▶ **TASK DETAILS**
Transcribe every entry that follows exactly, omitting all pictures.

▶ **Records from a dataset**
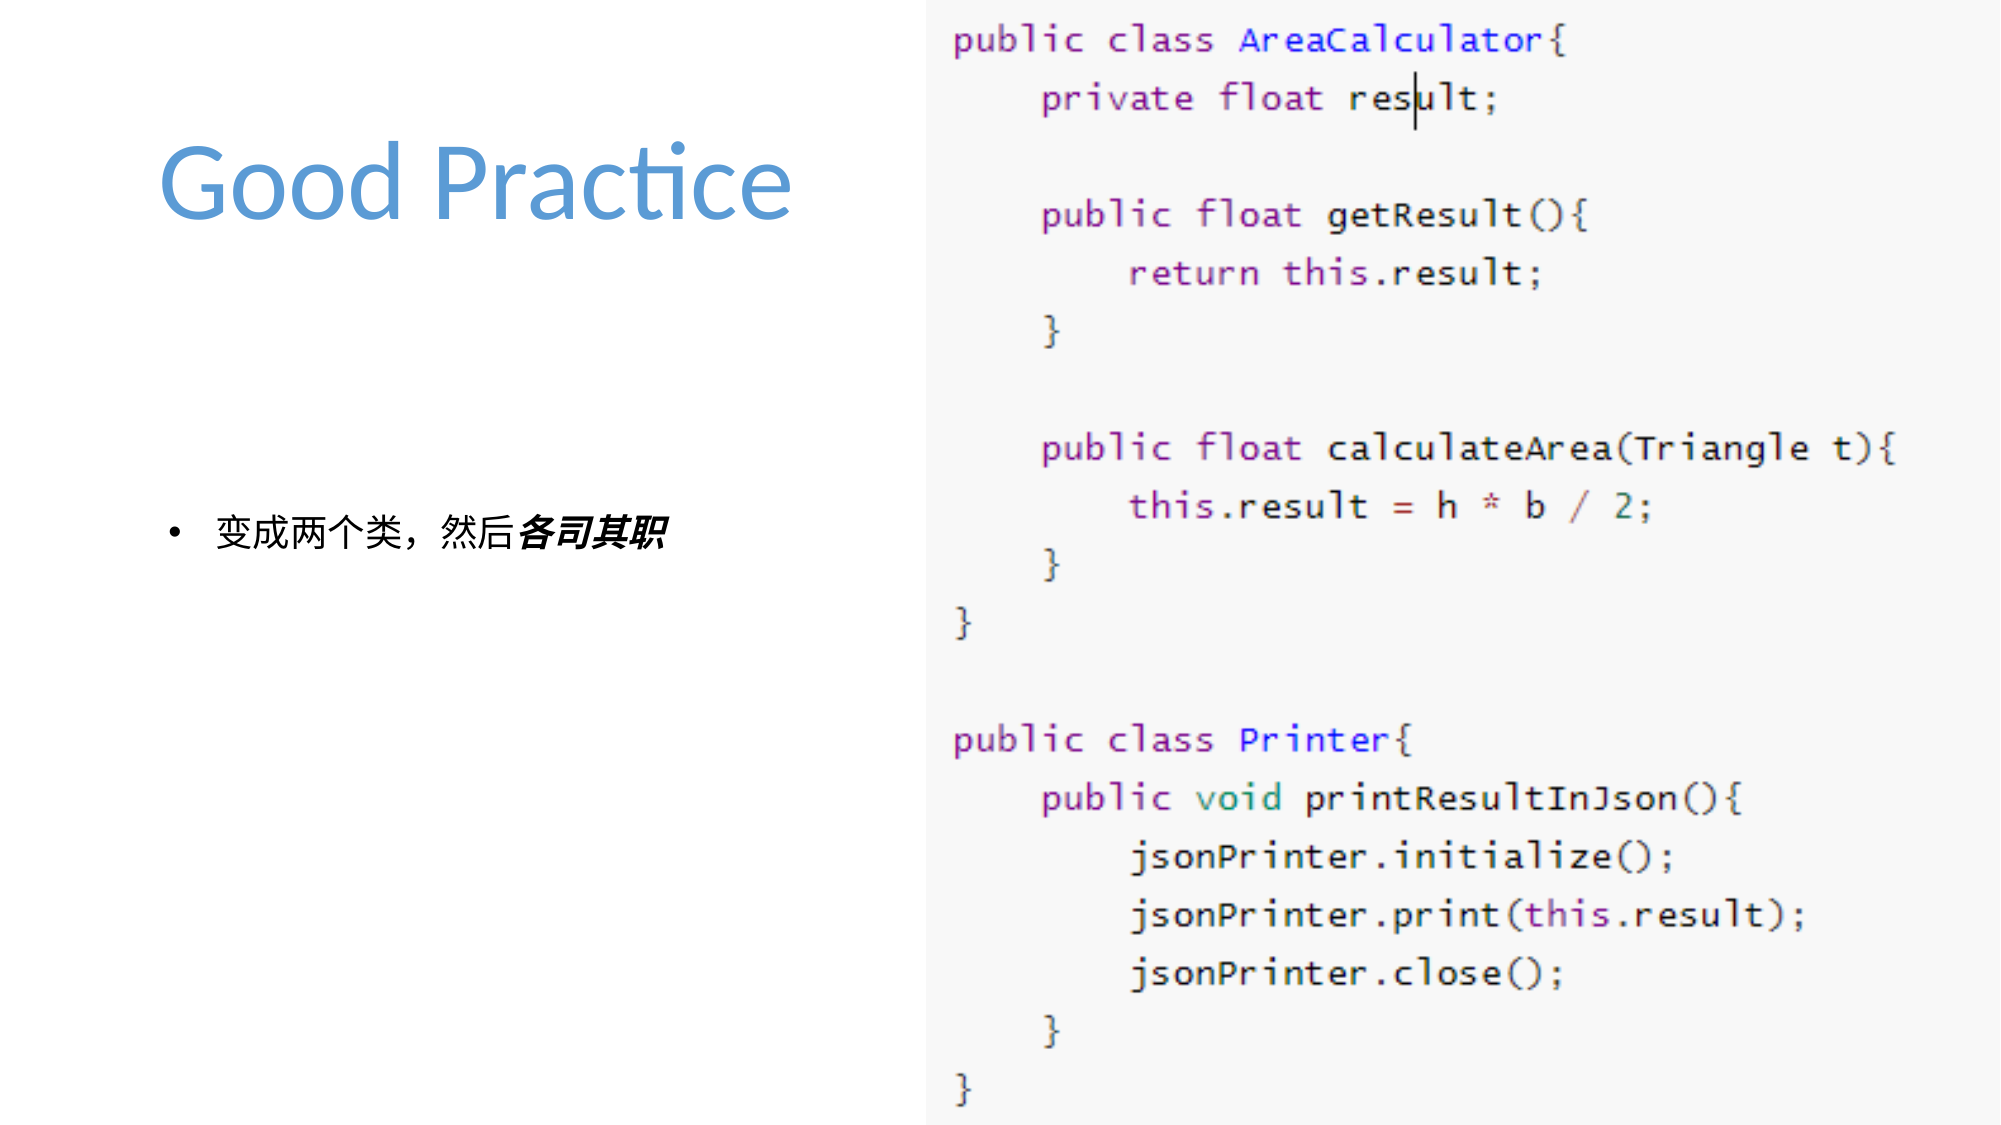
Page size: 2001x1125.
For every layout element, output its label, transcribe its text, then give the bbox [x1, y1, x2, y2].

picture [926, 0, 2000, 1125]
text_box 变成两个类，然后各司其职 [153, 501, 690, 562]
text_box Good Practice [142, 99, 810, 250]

▶ **RESULT BELOW**
Page size: 2001x1125.
For every layout element, output its label, transcribe its text, then give the bbox [x1, y1, x2, y2].

picture [926, 0, 2000, 1125]
text_box 变成两个类，然后各司其职 [153, 501, 690, 562]
text_box Good Practice [142, 99, 810, 250]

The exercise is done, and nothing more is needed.